-- Opening Marker --

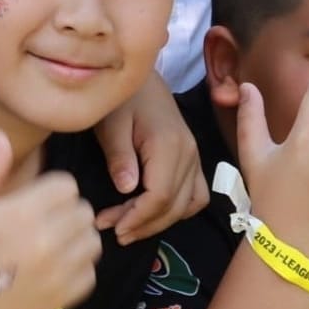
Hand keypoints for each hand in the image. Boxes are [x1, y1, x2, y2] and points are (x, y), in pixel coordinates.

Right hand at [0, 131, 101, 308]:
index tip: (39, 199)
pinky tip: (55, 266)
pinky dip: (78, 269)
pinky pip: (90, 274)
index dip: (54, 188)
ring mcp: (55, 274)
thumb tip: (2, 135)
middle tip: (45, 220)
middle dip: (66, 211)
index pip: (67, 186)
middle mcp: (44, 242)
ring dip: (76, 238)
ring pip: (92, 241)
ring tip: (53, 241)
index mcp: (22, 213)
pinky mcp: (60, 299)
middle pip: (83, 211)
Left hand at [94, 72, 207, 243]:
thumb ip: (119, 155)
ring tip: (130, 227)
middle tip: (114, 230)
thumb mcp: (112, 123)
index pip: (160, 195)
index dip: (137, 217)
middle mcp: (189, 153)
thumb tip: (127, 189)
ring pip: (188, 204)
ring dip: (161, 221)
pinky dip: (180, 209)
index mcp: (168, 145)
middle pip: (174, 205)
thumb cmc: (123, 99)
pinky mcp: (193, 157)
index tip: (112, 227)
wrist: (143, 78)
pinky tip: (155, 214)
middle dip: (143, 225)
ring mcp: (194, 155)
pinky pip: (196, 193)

-- Closing Marker --

Exercise brief => When you reach the line holding "thumb tip: (127, 189)" in the records above, begin reproducing exactly, stop after the line holding "middle dip: (143, 225)", and output nothing else.

Written solution =>
thumb tip: (127, 189)
ring pip: (188, 204)
ring dip: (161, 221)
pinky dip: (180, 209)
index mcp: (168, 145)
middle pip: (174, 205)
thumb cmc: (123, 99)
pinky mcp: (193, 157)
index tip: (112, 227)
wrist: (143, 78)
pinky tip: (155, 214)
middle dip: (143, 225)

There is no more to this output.